The UK Treasury announced this week that Chancellor Gordon Brown will be delivering his Budget Report speech to the House of Commons on March 22.

In his pre-budget report, delivered last December, Mr Brown lowered his forecast for growth to 1.75% per cent, and doubled the supplementary tax on North Sea oil companies to 20%, raising GBP3bn in extra revenue.

He also announced that the zero tax rate for small companies is to be scrapped, costing many companies an extra GBP1,900 a year. However, R&D tax credits will be extended, and the enhanced 50% first year allowance for small business investment in plant and machinery will be reintroduced for the period 1st April 2006 to 31st March 2007.

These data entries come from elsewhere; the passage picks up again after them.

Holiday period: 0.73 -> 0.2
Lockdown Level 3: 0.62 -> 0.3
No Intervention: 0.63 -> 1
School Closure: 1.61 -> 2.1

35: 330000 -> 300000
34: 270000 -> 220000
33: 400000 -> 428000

Responding to cries of anguish from the film production sector, the Chancellor revealed in December that there will be a new film tax credit worth up to 16% to big-budget productions and 20% for smaller films.

He additionally stated that further clampdowns on tax planning schemes are in the pipeline, including a focus on accounting for non-commercial capital losses.

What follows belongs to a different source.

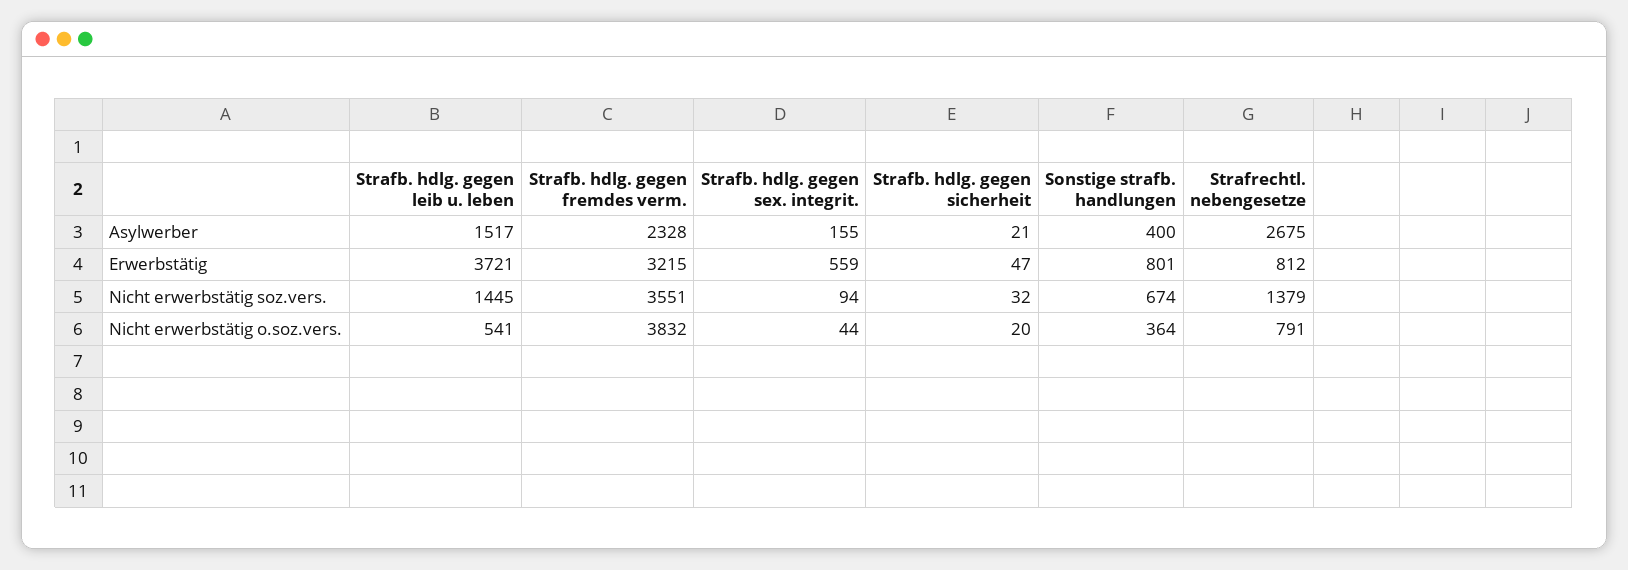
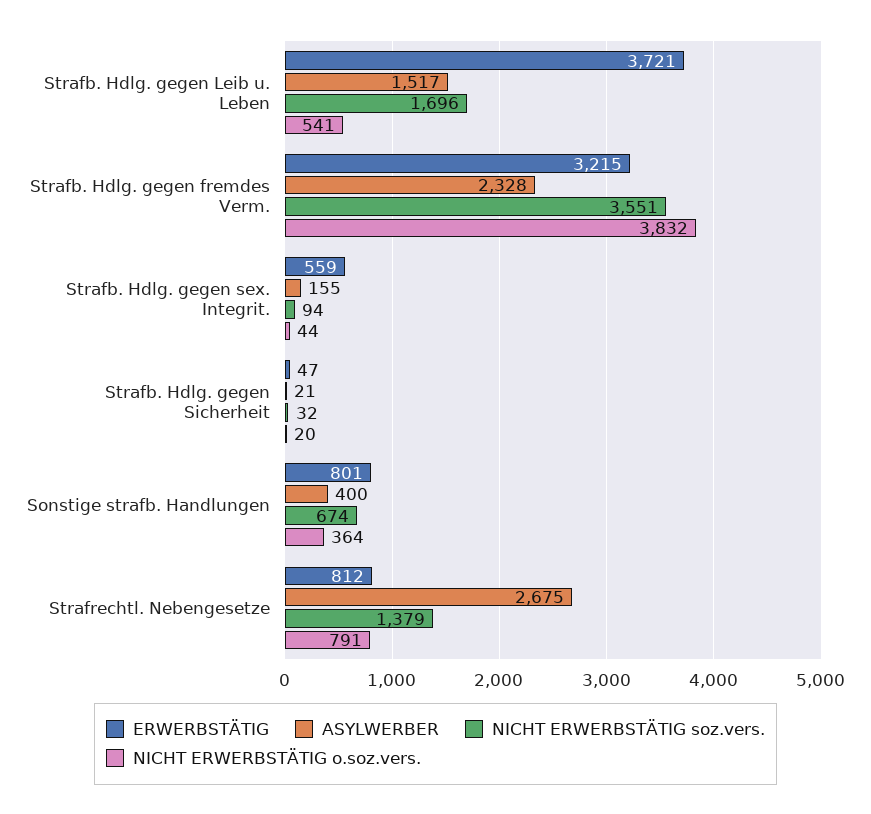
Nicht erwerbstätig soz.vers., Strafb. hdlg. gegen leib u. leben: 1445 -> 1696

Meanwhile, figures released by the Office of National Statistics earlier this month revealed that the Treasury had received GBP21.1 billion more in tax than it spent during January, which, according to the ONS, represented the largest monthly surplus since modern records began in 1984.

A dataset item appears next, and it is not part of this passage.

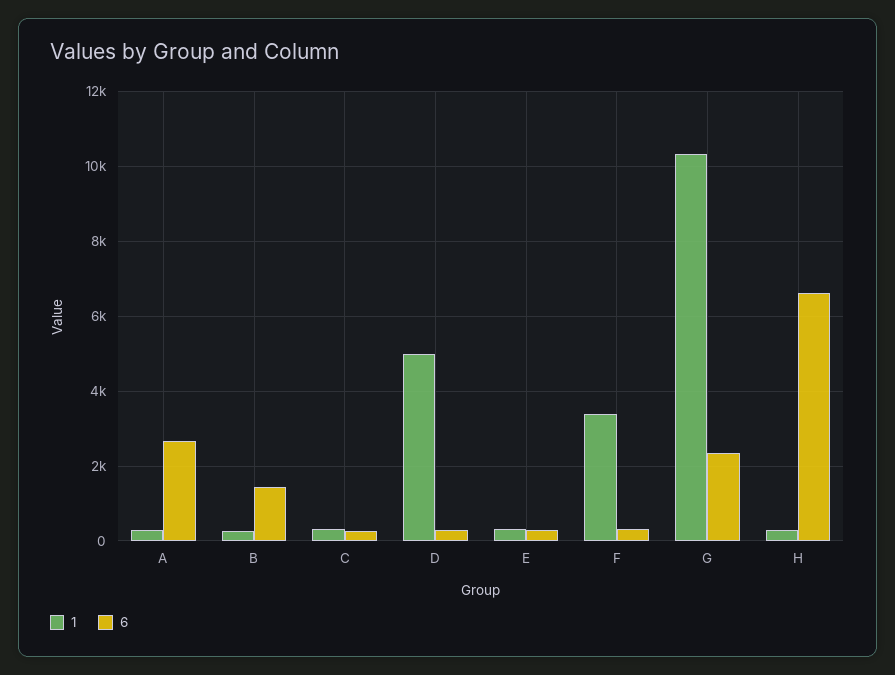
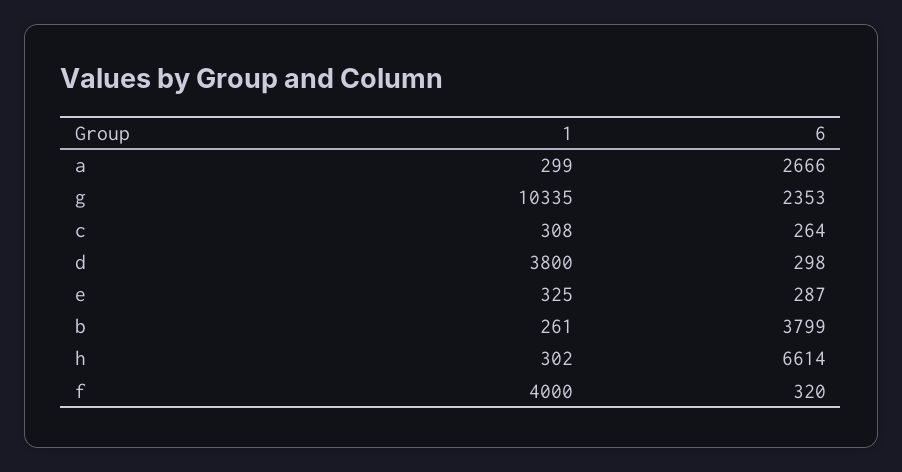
6, B: 1400 -> 3799
1, D: 5000 -> 3800
1, F: 3400 -> 4000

Although January is traditionally a strong month for tax receipts in the UK, revenues nonetheless were 14% higher last month compared with January 2005, driven by an unusually large 52% increase in corporate tax revenues, which totaled GBP10.8 billion.

As a result, the public sector ran a surplus of GBP12.6 billion last month - the highest since January 2000. After 10 months of the financial year the deficit stands at GBP29.8 and Mr Brown now looks on course to meet his forecast of a GBP37 billion deficit with two months of the fiscal year remaining.

According to analysts, the bumper revenue harvest alleviates fears that the Chancellor will be forced to increase taxation to cover his spending and borrowing commitments, and he is likely to continue to meet his self-imposed Golden Rule of borrowing only to invest rather than to cover recurrent expenditure.